第73回日本病院学会 73rd Japanese Hospital Association Congress [動的平衡・スクラップアンドビルド-その先にある病院のカタチ-]

ご挨拶

土屋 誉
(公財) 仙台市医療センター 仙台オープン病院 院長

 この度、第73回日本病院学会を担当させていただくことになりました仙台市医療センター仙台オープン病院院長の土屋誉でございます。仙台での開催は昭和36年の第11回大会(東北大学島内武史教授)以来62年ぶりで、期間は2023年9月21日(木)~22日(金)の2日間、会場は仙台国際センターを予定しております。
 本学会の母体である日本病院会は、昭和26年に厚生労働省の指導で発足し、現在では全国約8000病院(150万床)のうち約2500病院(66万床)が会員として加盟しております。主な病院の団体で構成する四病院団体協議会(日本病院会、全日本病院協会、日本医療法人協会、日本精神科病院協会)の中でも中心的な役割を担っており、より良い医療を提供するために病院内で働く様々な職種の研修会を開催し、更には病院機能の健全な発展のために医療行政への積極的な提言も行っております。
 全国の病院は、団塊の世代が後期高齢者となる2025年に向けて効率的な医療体制を実現するための地域医療構想への対応と、同時に解決すべき医師の偏在、医師の働き方改革など多くの課題を抱えております。
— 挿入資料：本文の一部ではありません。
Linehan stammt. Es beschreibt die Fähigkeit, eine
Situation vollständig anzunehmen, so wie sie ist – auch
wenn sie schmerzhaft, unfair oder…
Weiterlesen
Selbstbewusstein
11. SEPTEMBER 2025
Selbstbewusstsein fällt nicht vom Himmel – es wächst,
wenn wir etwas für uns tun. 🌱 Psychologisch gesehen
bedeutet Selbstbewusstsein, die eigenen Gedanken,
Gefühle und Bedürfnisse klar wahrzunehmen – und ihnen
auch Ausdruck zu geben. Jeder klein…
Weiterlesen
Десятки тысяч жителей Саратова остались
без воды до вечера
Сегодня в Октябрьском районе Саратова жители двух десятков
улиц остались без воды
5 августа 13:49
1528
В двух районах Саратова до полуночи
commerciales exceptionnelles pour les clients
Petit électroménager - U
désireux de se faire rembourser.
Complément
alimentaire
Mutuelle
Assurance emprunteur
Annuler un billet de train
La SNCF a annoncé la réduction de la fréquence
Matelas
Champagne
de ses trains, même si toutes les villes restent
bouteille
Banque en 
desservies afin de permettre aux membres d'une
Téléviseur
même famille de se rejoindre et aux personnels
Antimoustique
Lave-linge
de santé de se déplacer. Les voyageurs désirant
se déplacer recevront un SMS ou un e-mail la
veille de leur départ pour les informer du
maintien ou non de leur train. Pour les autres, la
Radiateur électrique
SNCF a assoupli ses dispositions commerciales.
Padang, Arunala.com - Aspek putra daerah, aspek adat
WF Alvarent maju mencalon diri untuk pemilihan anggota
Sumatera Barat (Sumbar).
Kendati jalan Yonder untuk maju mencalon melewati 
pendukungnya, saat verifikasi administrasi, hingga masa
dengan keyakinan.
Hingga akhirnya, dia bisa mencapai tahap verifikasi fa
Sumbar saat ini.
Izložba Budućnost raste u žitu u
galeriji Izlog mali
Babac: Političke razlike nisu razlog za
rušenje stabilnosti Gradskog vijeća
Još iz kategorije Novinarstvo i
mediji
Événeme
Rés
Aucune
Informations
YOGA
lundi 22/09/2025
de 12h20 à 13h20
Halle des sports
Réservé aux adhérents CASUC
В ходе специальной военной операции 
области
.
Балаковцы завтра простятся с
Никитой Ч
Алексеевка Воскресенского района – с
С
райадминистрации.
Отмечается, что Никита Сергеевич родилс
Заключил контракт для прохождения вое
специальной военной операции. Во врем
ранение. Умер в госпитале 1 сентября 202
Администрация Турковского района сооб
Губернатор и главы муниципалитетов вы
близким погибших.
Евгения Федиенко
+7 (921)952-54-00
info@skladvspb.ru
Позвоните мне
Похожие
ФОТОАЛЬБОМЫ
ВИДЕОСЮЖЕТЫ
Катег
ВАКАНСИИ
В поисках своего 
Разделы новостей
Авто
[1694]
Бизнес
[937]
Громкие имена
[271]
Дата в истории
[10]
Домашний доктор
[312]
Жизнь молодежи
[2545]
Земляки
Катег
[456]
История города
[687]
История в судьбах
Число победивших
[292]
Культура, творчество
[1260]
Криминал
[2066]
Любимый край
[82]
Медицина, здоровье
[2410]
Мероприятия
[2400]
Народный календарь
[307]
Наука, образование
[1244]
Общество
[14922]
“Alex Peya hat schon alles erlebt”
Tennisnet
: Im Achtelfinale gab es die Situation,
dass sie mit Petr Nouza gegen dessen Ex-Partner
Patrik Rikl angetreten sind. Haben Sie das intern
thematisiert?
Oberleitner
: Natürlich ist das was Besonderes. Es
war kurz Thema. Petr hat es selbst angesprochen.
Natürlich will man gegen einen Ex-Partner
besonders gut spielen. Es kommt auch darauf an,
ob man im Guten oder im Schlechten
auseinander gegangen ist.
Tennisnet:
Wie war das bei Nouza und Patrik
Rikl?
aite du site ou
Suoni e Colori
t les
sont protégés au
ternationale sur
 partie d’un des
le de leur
更には新型コロナウイルス感染症パンデミックや大災害など予期せぬ事態への対応など、周りの状況の変化にいかに柔軟に対処するかが問われています。そのような状況を踏まえ今回の学会のメインテーマは 『動的平衡・スクラップアンドビルド-その先にある病院のカタチ-』 といたしました。生物は常に自己破壊と創造を繰り返し、動的平衡を保っているという生物学者の福岡伸一氏の言葉を引用したものです。病院も変わらないために変わり続けなければなりません。期間中、多くの先進的な演題の発表、活発な討論がなされ、今後の病院の行く末に大きな影響を与える学会にしたいと考えております。
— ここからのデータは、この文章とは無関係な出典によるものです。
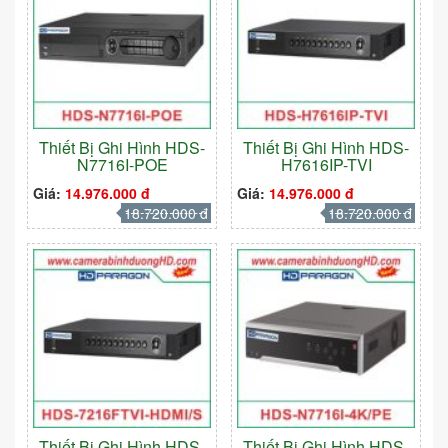
Thiết Bị Ghi Hình HDS-
Thiết Bị Ghi Hình HDS-
N7716I-POE
H7616IP-TVI
Giá:
14.976.000 đ
Giá:
14.976.000 đ
18.720.000 đ
18.720.000 đ
Thiết Bị Ghi Hình HDS-
Thiết Bị Ghi Hình HDS-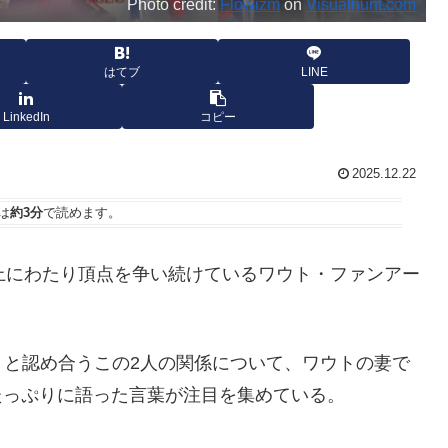
Photo credit:
Flowizm
on
Visualhunt.com
はてブ
LINE
LinkedIn
コピー
2025.12.22
は
約3分
で読めます。
上にわたり頂点を争い続けているワウト・ファンアー
」と認め合うこの2人の関係について、ワウトの妻で
ーモアたっぷりに語った言葉が注目を集めている。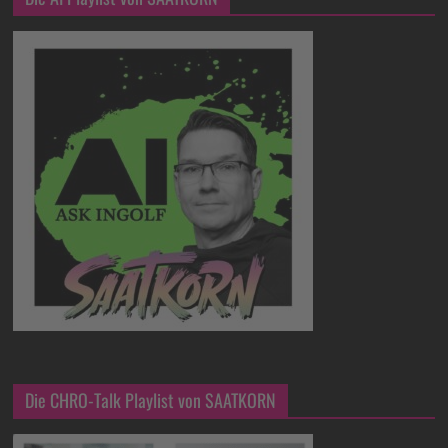
Die CHRO-Talk Playlist von SAATKORN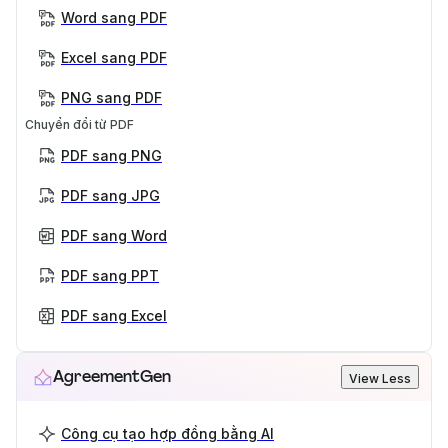
Word sang PDF
Excel sang PDF
PNG sang PDF
Chuyển đổi từ PDF
PDF sang PNG
PDF sang JPG
PDF sang Word
PDF sang PPT
PDF sang Excel
AgreementGen
View Less
Công cụ tạo hợp đồng bằng AI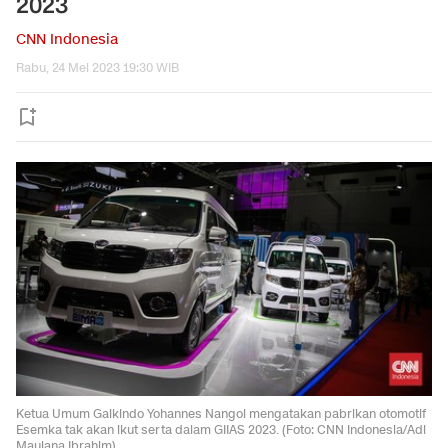
2023
CNN Indonesia
Rabu, 24 Mei 2023 19:30 WIB
Ketua Umum Gaikindo Yohannes Nangoi mengatakan pabrikan otomotif
Esemka tak akan ikut serta dalam GIIAS 2023. (Foto: CNN Indonesia/Adi
Maulana Ibrahim)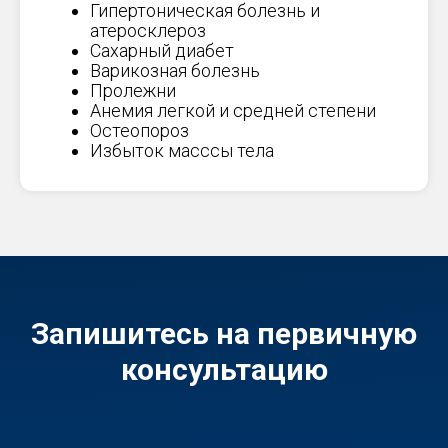
Гипертоническая болезнь и
атеросклероз
Сахарный диабет
Варикозная болезнь
Пролежни
Анемия легкой и средней степени
Остеопороз
Избыток масссы тела
Запишитесь на первичную
консультацию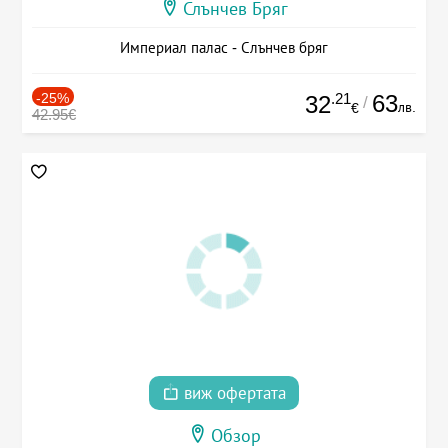
Слънчев Бряг
Империал палас - Слънчев бряг
-25%
.21
63
32
/
лв.
€
42.95€
виж офертата
Обзор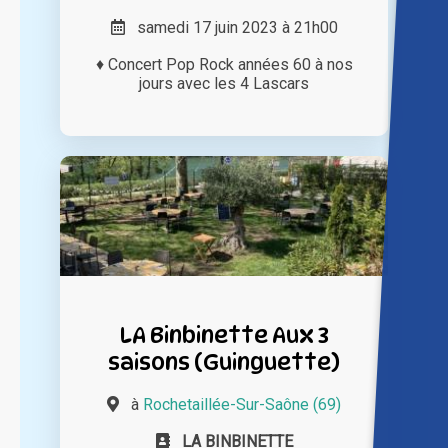
samedi 17 juin 2023 à 21h00
♦ Concert Pop Rock années 60 à nos
jours avec les 4 Lascars
LA Binbinette Aux 3
saisons (Guinguette)
à
Rochetaillée-Sur-Saône (69)
LA BINBINETTE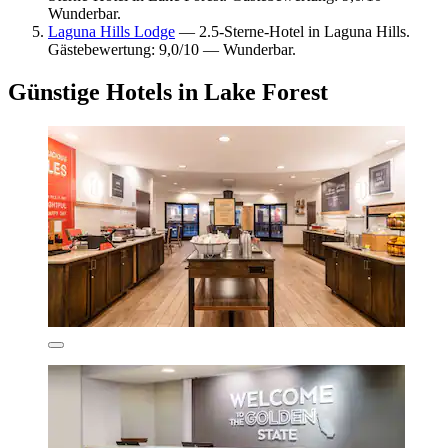
Wunderbar.
Laguna Hills Lodge
— 2.5-Sterne-Hotel in Laguna Hills.
Gästebewertung: 9,0/10 — Wunderbar.
Günstige Hotels in Lake Forest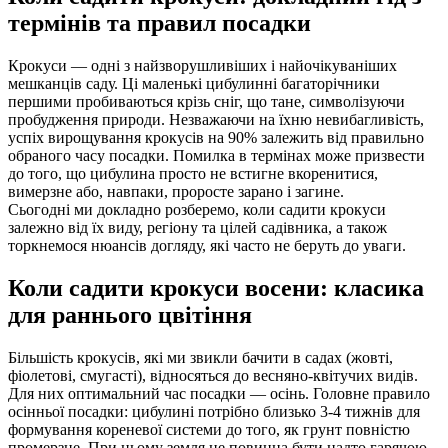
термінів та правил посадки
Крокуси — одні з найзворушливіших і найочікуваніших
мешканців саду. Ці маленькі цибулинні багаторічники
першими пробиваються крізь сніг, що тане, символізуючи
пробудження природи. Незважаючи на їхню невибагливість,
успіх вирощування крокусів на 90% залежить від правильно
обраного часу посадки. Помилка в термінах може призвести
до того, що цибулина просто не встигне вкоренитися,
вимерзне або, навпаки, проросте зарано і загине.
Сьогодні ми докладно розберемо, коли садити крокуси
залежно від їх виду, регіону та цілей садівника, а також
торкнемося нюансів догляду, які часто не беруть до уваги.
Коли садити крокуси восени: класика
для раннього цвітіння
Більшість крокусів, які ми звикли бачити в садах (жовті,
фіолетові, смугасті), відносяться до весняно-квітучих видів.
Для них оптимальний час посадки — осінь. Головне правило
осінньої посадки: цибулині потрібно близько 3-4 тижнів для
формування кореневої системи до того, як грунт повністю
промерзне. При цьому земля не повинна бути надто гарячою,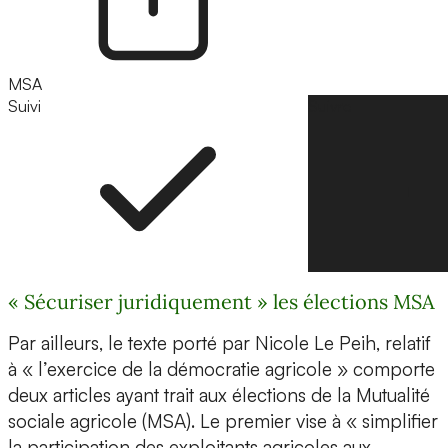
MSA
Suivi
Suivre
« Sécuriser juridiquement » les élections MSA
Par ailleurs, le texte porté par Nicole Le Peih, relatif
à « l’exercice de la démocratie agricole » comporte
deux articles ayant trait aux élections de la Mutualité
sociale agricole (MSA). Le premier vise à « simplifier
la participation des exploitants agricoles aux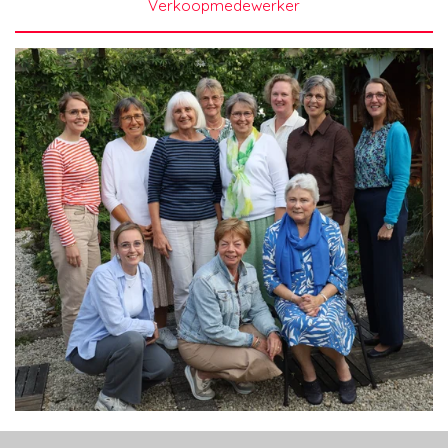
Verkoopmedewerker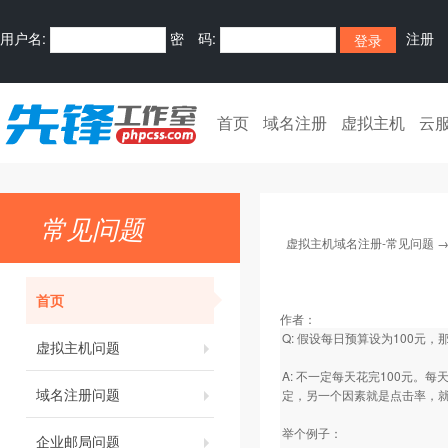
用户名:
密 码:
注册
首页
域名注册
虚拟主机
云
常见问题
虚拟主机域名注册-常见问题
首页
作者：
Q: 假设每日预算设为100元，
虚拟主机问题
A: 不一定每天花完100元
域名注册问题
定，另一个因素就是点击率，
举个例子：
企业邮局问题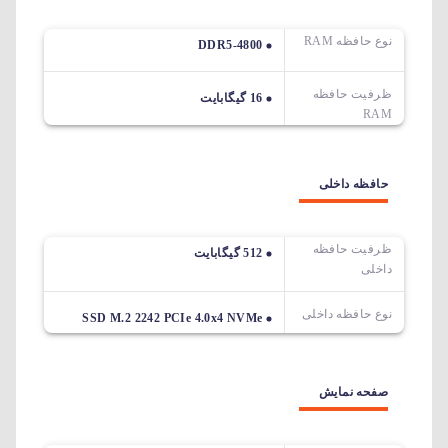
نوع حافظه RAM
DDR5-4800
ظرفیت حافظه
16 گیگابایت
RAM
حافظه داخلی
ظرفیت حافظه
512 گیگابایت
داخلی
نوع حافظه داخلی
SSD M.2 2242 PCIe 4.0x4 NVMe
صفحه نمایش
 特別講演には6名を招待させていただきました。塩沼亮潤氏は仙台市出身で、金峯山史上2人目となる千日回峰行を達成した大阿闍梨です。大山健太郎氏は仙台に本社のあるアイリスオーヤマの会長で会社経営のプロとして第2回経営者大賞を受賞されています。山本雅之氏は東北大学医学部教授で環境ストレス応答の世界的権威でありますが、東日本大震災後に設立された東北メディカルメガバンクの機構長でもあり大規模なゲノムコホートを構築しました。賀来満夫氏は東北医科薬科大学特任教授で新型コロナウイルス感染症対策において本邦での指導的役割を果たされています。石井正氏は東北大学医学部教授ですが東日本大震災では石巻赤十字病院でDMATを率いて全国からの応援医療の統括をされ、今回の新型コロナウイルス感染症においては医療調整本部の責任者として最前線で活躍されています。渡辺幸子氏はグローバルヘルスコンサルティング・ジャパン代表取締役社長で医療経済の面から多くのデータを用いて病院経営への積極的な提言を行っています。いずれも各界で活躍されていらっしゃる方々ですので貴重なお話が拝聴できると期待しております。
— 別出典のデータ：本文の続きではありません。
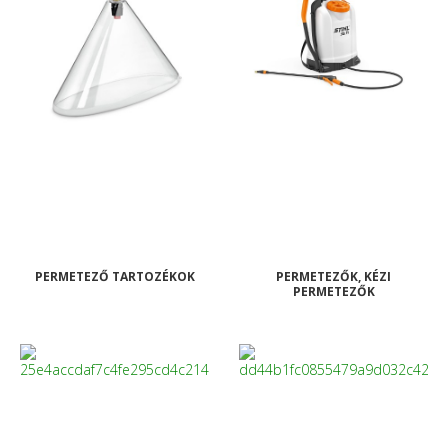
PERMETEZŐ TARTOZÉKOK
PERMETEZŐK, KÉZI
PERMETEZŐK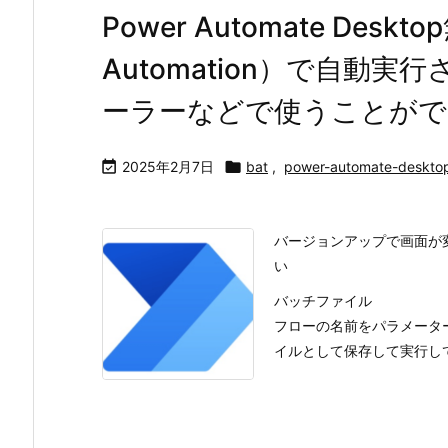
Power Automate Deskt
Automation）で自動
ーラーなどで使うことがで

2025年2月7日

bat
,
power-automate-deskto
バージョンアップで画面が
い
バッチファイル
フローの名前をパラメータ
イルとして保存して実行してくださ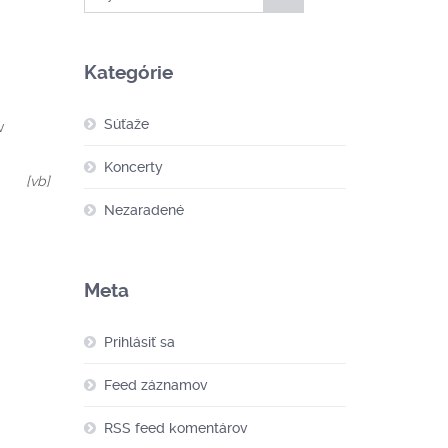
Kategórie
Súťaže
v
Koncerty
[vb]
Nezaradené
Meta
Prihlásiť sa
Feed záznamov
RSS feed komentárov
 現在もそうですが人類は感染症との戦いの歴史でもあります。仙台名誉市民の志賀潔博士は赤痢菌の発見者として多大な功績を残しました。本学会では志賀博士にまつわる展示ブースを設け、また近親者である志賀直史様の講演も企画いたしました。
 東日本大震災は多くの犠牲者を出した大災害でいまだその復興は道半ばです。宮城県では10568名の方がお亡くなりになり、1215名の方がいまだ行方不明の状態です。学会終了後の9月23日(土)には震災遺構を巡っていただくバスツアーも企画いたしました。
 仙台は東京から新幹線で2時間以内という利便性があり、東北の中心都市です。杜の都とも呼ばれ緑の多い環境です。周辺には仙台城址、日本三景のひとつである松島、蔵王、鳴子温泉、秋保温泉、作並温泉などの景勝地や温泉が多くあります。ぜひ、仙台にお越しいただき、学会参加とともに東北を満喫してい ただきたいと願っております。